The financial consequences of GE’s short-termism have been considerable. In addition to the “anemic” free cash flow from its industrial businesses, GE’s pension hole and its indebtedness helped subtract roughly $8 a share from its equity value, based on a sum-of-the-parts analysis by Cowen & Co. That’s equal to $70 billion in market capitalization. To put it another way, the discount amounts to eight years of per-share earnings based on 2016 results.
Those problems “prevent Mr. Immelt or his successor, Mr. Flannery, from dramatically transforming the portfolio,” according to Cowen, which released its report on June 12, the day that GE announced Flannery would succeed Immelt as chief executive officer.
When it comes to dealing with GE’s pension, Flannery may have few good options. While many other companies, including General Motors Co., have offloaded some of their obligations to insurers, it could come at a considerable cost because of how big and underfunded GE’s pension has become. The company has the largest projected benefit obligation of any S&P 500 member and among the top 10, no one has a lower funding ratio.
And the longer its pension remains underfunded, the costlier it becomes. The Pension Benefit Guaranty Corp., a government agency that acts as a backstop when plans fail, has more than tripled its rates for companies with funding deficits, and they’re set to rise even more in the next two years.
Depending on the circumstances, “it may be more advantageous to lower what you pay for the premiums than buy back stock,” said Michael Moran, chief pension strategist at Goldman Sachs Group Inc.’s asset manager.
Because interest rates are still relatively low, it’s possible for GE to borrow money it needs to cover its shortfall. Verizon Communications Inc. and FedEx Corp. sold bonds this year to do just that. But according to Cowen, GE may be constrained in how much more debt it can take on because it’s already on the hook for about $130 billion. Debt in the industrial units is lower, though, at about $20.5 billion.

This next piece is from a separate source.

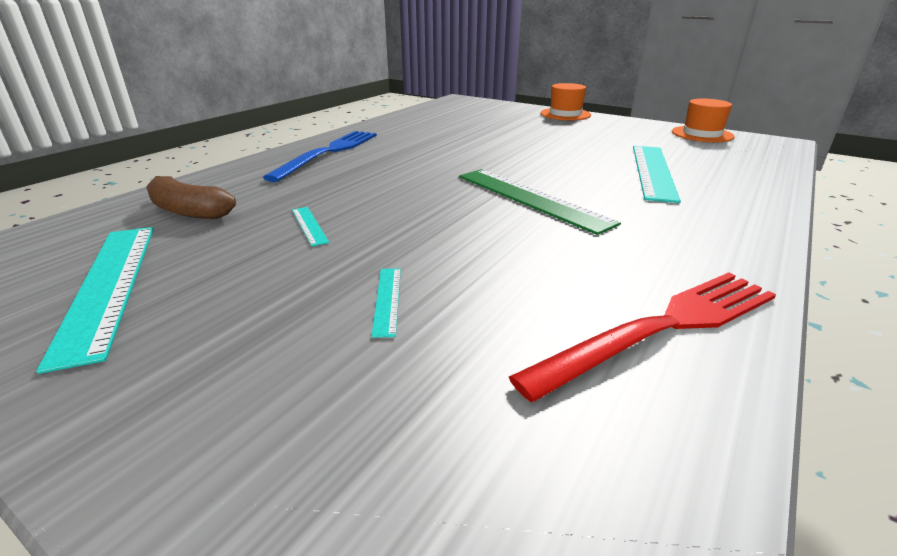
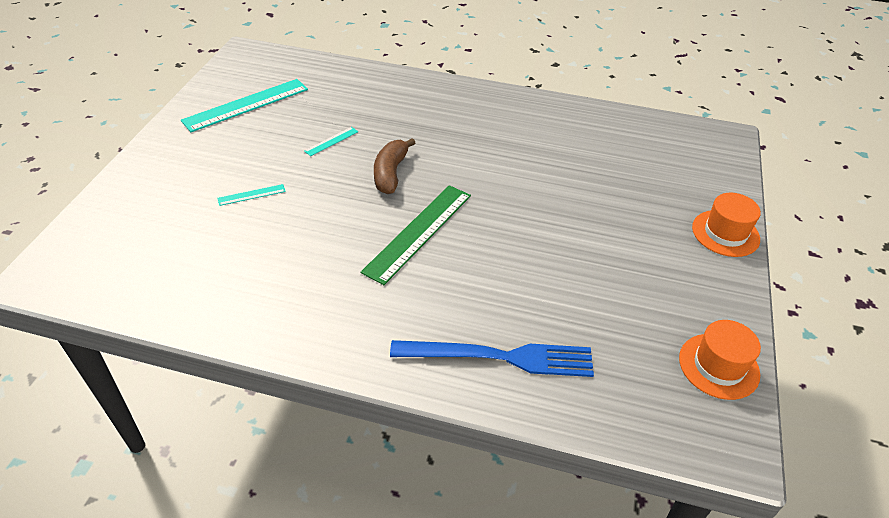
camera: 70 degrees right, 15 degrees up
(189, 211) = (335, 90): brown banana -> brown banana (390, 173)
(329, 153) = (472, 106): blue fork -> blue fork (500, 357)
(653, 171) = (530, 310): turquoise ruler -> none
(662, 328) = (243, 303): red fork -> none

If GE is able to fully fund its pension with debt, there’s no guarantee it won’t fall behind again. Investing in safe, low-yielding bonds might not be enough for GE to earn the 7.5 percent return that it expects for its pension assets each year and pay for the debt that it incurs. Taking on more risk could leave its pension vulnerable to another market downturn.
“This would be quite a risky strategy,” Mitchell said. “Any unpleasant investment surprises would leave the pension even worse-funded than now.”
If GE meets its expected return on assets and costs remain relatively similar to last year, the company’s plan to contribute more than $1 billion this year should help chip away at the shortfall, according to data compiled by Bloomberg.
Earning enough will be crucial. Even though GE ended its defined benefit plans for new hires in 2012, the company still needs to pay out roughly $47 billion in pension benefits to its retired employees and their beneficiaries over the next 10 years, a regulatory filing showed. That’s half its total obligations.
It wasn’t supposed to be this way. According to Dennis Rocheleau, a 36-year GE veteran who was its chief labor negotiator until 2004, the company considered its pension well prepared and thought its investing prowess could help keep the plan in shape. No one could foresee the financial crisis or the rock-bottom rates that followed.
We were “smug about our position,” said Rocheleau, who has spearheaded an effort opposing GE’s decision to reduce some health benefits for retirees.
What Flannery will do now is anyone’s guess. And truth be told, GE’s employees have a stake in seeing the company’s stock rise because the pension trust itself owned about 32.9 million GE shares at the end of last year, according to data compiled by Bloomberg.
During a conference call to discuss the CEO transition and his priorities, Flannery said that “it is important that we’re always mindful of the impact on all of our stakeholders.”
“So, obviously, our customers, our employees,” he explained before adding, “but I’d say, especially our shareholders.”